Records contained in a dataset
━━━━━━━━━━━━━━━━

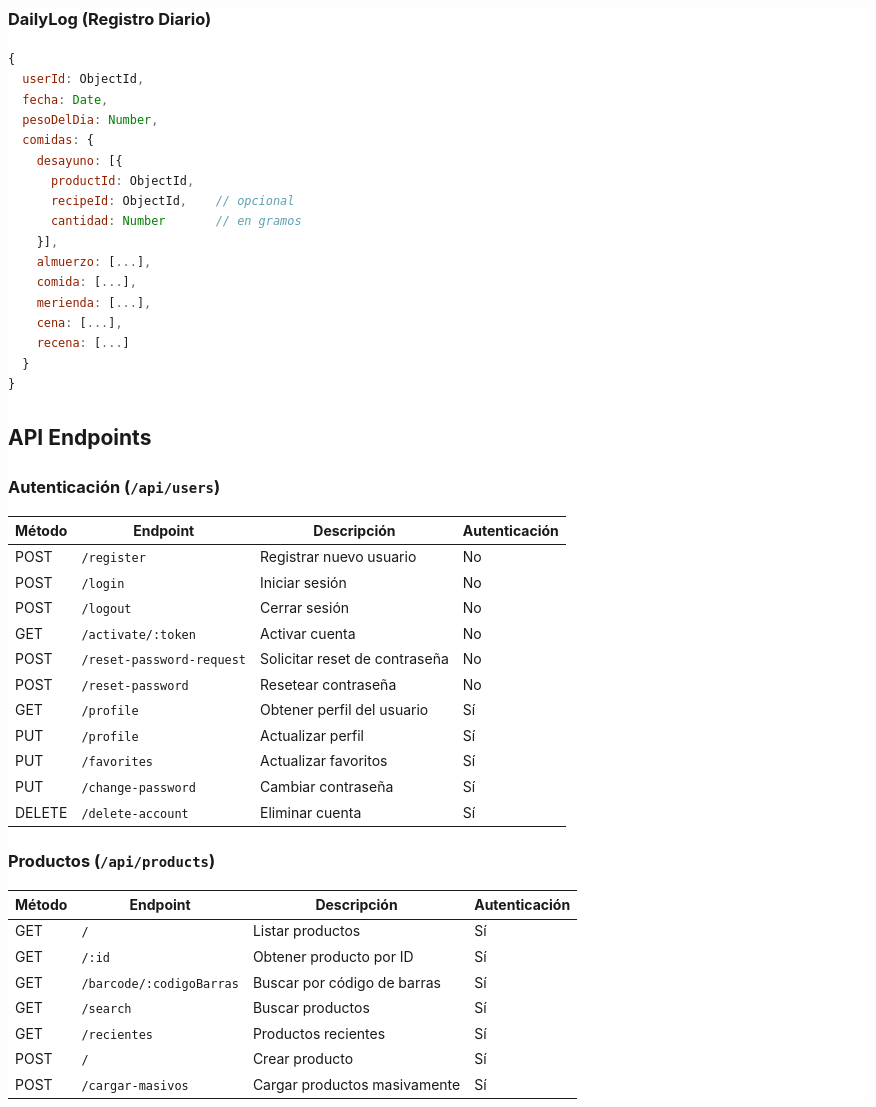 ### DailyLog (Registro Diario)
```javascript
{
  userId: ObjectId,
  fecha: Date,
  pesoDelDia: Number,
  comidas: {
    desayuno: [{
      productId: ObjectId,
      recipeId: ObjectId,    // opcional
      cantidad: Number       // en gramos
    }],
    almuerzo: [...],
    comida: [...],
    merienda: [...],
    cena: [...],
    recena: [...]
  }
}
```

## API Endpoints

### Autenticación (`/api/users`)

| Método | Endpoint | Descripción | Autenticación |
|--------|----------|-------------|---------------|
| POST | `/register` | Registrar nuevo usuario | No |
| POST | `/login` | Iniciar sesión | No |
| POST | `/logout` | Cerrar sesión | No |
| GET | `/activate/:token` | Activar cuenta | No |
| POST | `/reset-password-request` | Solicitar reset de contraseña | No |
| POST | `/reset-password` | Resetear contraseña | No |
| GET | `/profile` | Obtener perfil del usuario | Sí |
| PUT | `/profile` | Actualizar perfil | Sí |
| PUT | `/favorites` | Actualizar favoritos | Sí |
| PUT | `/change-password` | Cambiar contraseña | Sí |
| DELETE | `/delete-account` | Eliminar cuenta | Sí |

### Productos (`/api/products`)

| Método | Endpoint | Descripción | Autenticación |
|--------|----------|-------------|---------------|
| GET | `/` | Listar productos | Sí |
| GET | `/:id` | Obtener producto por ID | Sí |
| GET | `/barcode/:codigoBarras` | Buscar por código de barras | Sí |
| GET | `/search` | Buscar productos | Sí |
| GET | `/recientes` | Productos recientes | Sí |
| POST | `/` | Crear producto | Sí |
| POST | `/cargar-masivos` | Cargar productos masivamente | Sí |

━━━━━━━━━━━━━━━━

**WORK INSTRUCTIONS**
Take the records above and return, word for word, only the lines that fall from the line with "usuario | No |" to the line with "cuenta | Sí |", both of them included.

**OUTPUT BELOW**
| POST | `/register` | Registrar nuevo usuario | No |
| POST | `/login` | Iniciar sesión | No |
| POST | `/logout` | Cerrar sesión | No |
| GET | `/activate/:token` | Activar cuenta | No |
| POST | `/reset-password-request` | Solicitar reset de contraseña | No |
| POST | `/reset-password` | Resetear contraseña | No |
| GET | `/profile` | Obtener perfil del usuario | Sí |
| PUT | `/profile` | Actualizar perfil | Sí |
| PUT | `/favorites` | Actualizar favoritos | Sí |
| PUT | `/change-password` | Cambiar contraseña | Sí |
| DELETE | `/delete-account` | Eliminar cuenta | Sí |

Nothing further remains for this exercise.